When asked whether they planned to sell off the prime Helenswood Upper site that will be vacated by the proposed merger, ESCC maintained their focus was on ensuring the best educational provision for children and it was important that the disposal of assets does not become a factor in any decision making. ESCC also claimed the future of the site had not been discussed and was a matter for Ark and would only be considered following the outcome of the consultation stage.

A Freedom of Information Request (FoI) to Ark about the future of the site received this response

“The deeds and the freehold to the Ark Helenswood Academy remain with East Sussex County Council and that if Ark Helenswood vacated the upper school site the land would revert back to East Sussex County Council and any disposal of the site would have to support investment in education. The Department for Education (through the funding agreement) has the final say in terms of how the land is used.”

A subsequent FoI request to the Department for Education (DfE) asked:

‘What is planned for the Helenswood Upper school site when it is vacated by Ark Academies? If the land is sold would the stipulation that “any disposal of the site would have to support investment in education” be met by transferring some or all of the money raised to Ark Academies?”

The reply was that it did not hold the information requested and directed any further requests for information to be made to Ark Academies. This response may have been given in the light of the links between Ark Academies and the DfE. Paul Marshall the chairman of Ark was Lead Non-Executive Director at the DfE in 2013-16.
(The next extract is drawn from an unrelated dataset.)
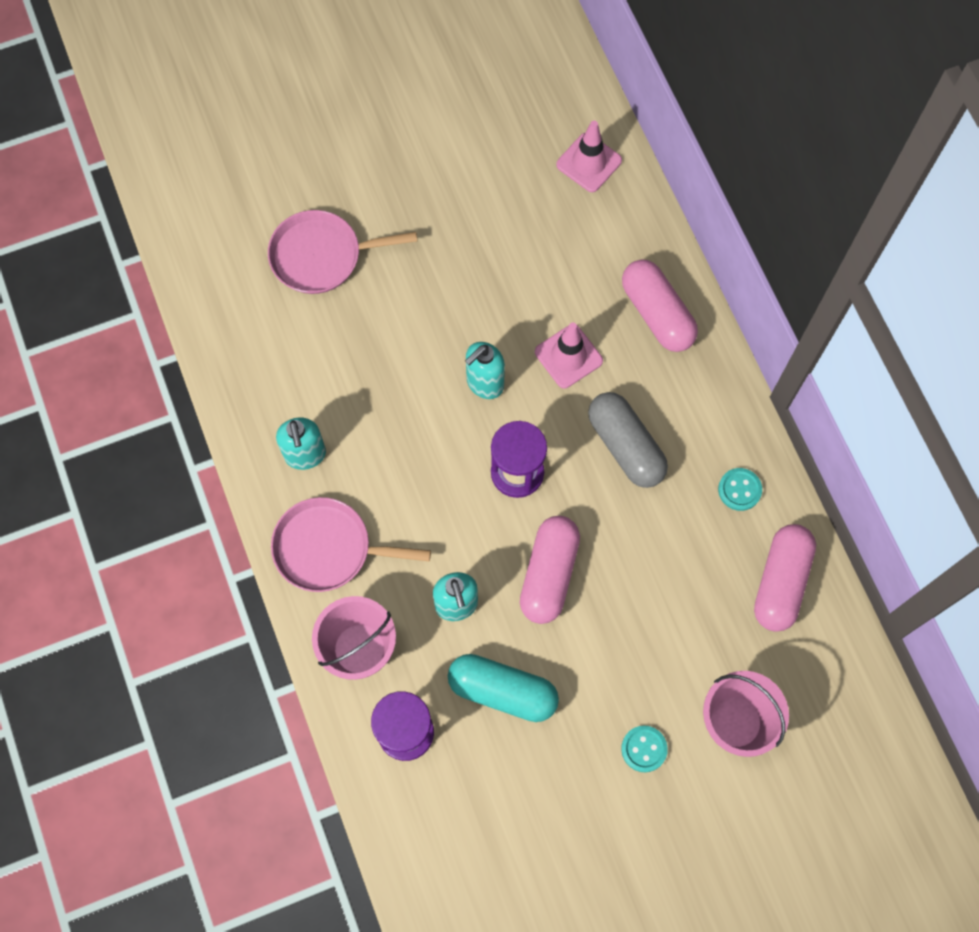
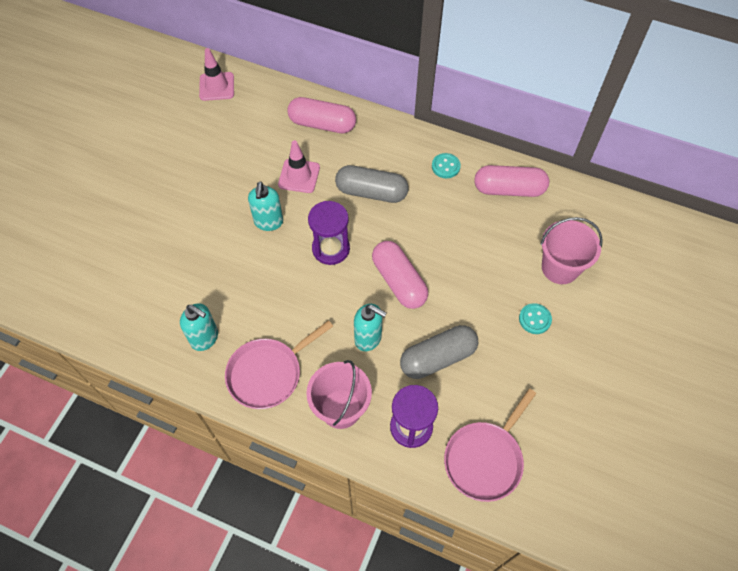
camera: 45 degrees left, 10 degrees down
pink pan [268,210,417,294] -> pink pan moved to [444,388,537,502]
turquoise capsule [448,654,559,722] -> grey capsule [400,325,478,379]
pink capsule [754,524,816,632] -> pink capsule turned 60 degrees counterclockwise [474,165,549,197]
Extra resources are welcome, especially when budget squeezes have led to extensive educational cuts, although with academies come other problems. There were accusations of asset stripping when Wakefield City Academies Trust transferred millions of school savings to its own accounts before collapsing. The loss of democratic control that comes with academisation has led to changes in the curriculum which restrict the academic and career opportunities of students and has resulted in some schools being commandeered by individuals with extreme religious beliefs in order to propagate their views. In the U.S., the introduction of Charter schools, their equivalent to Academies, has seen the introduction of teaching practices and policies that would have been unacceptable while under state control. These schools often adopt blended learning techniques that involve a significant amount of online tuition, increased class sizes supervised by unqualified staff, with a reduction in experienced teachers in order to lower costs. Charter schools have also taken an anti-union stance and eroded teachers’ terms and conditions. Another problem with charitable funding through academisation is that it can lead to an uneven educational playing field. Whether or not a child receives a good education may depend on whether they have a powerful or influential academy chain operating in their area. Similarly, with charitable funding, parents in affluent areas are more likely to be in a position to provide better facilities. For example, the schools attended by David Cameron’s and former education secretary Michael Goves’ children received ‘private fund donations and legacies’ of £104,000 last year and £249,000 in 2014. The advantage of an adequately funded national state education system is that it can be coordinated to ensure equality in educational provision and have transparent democratic governance.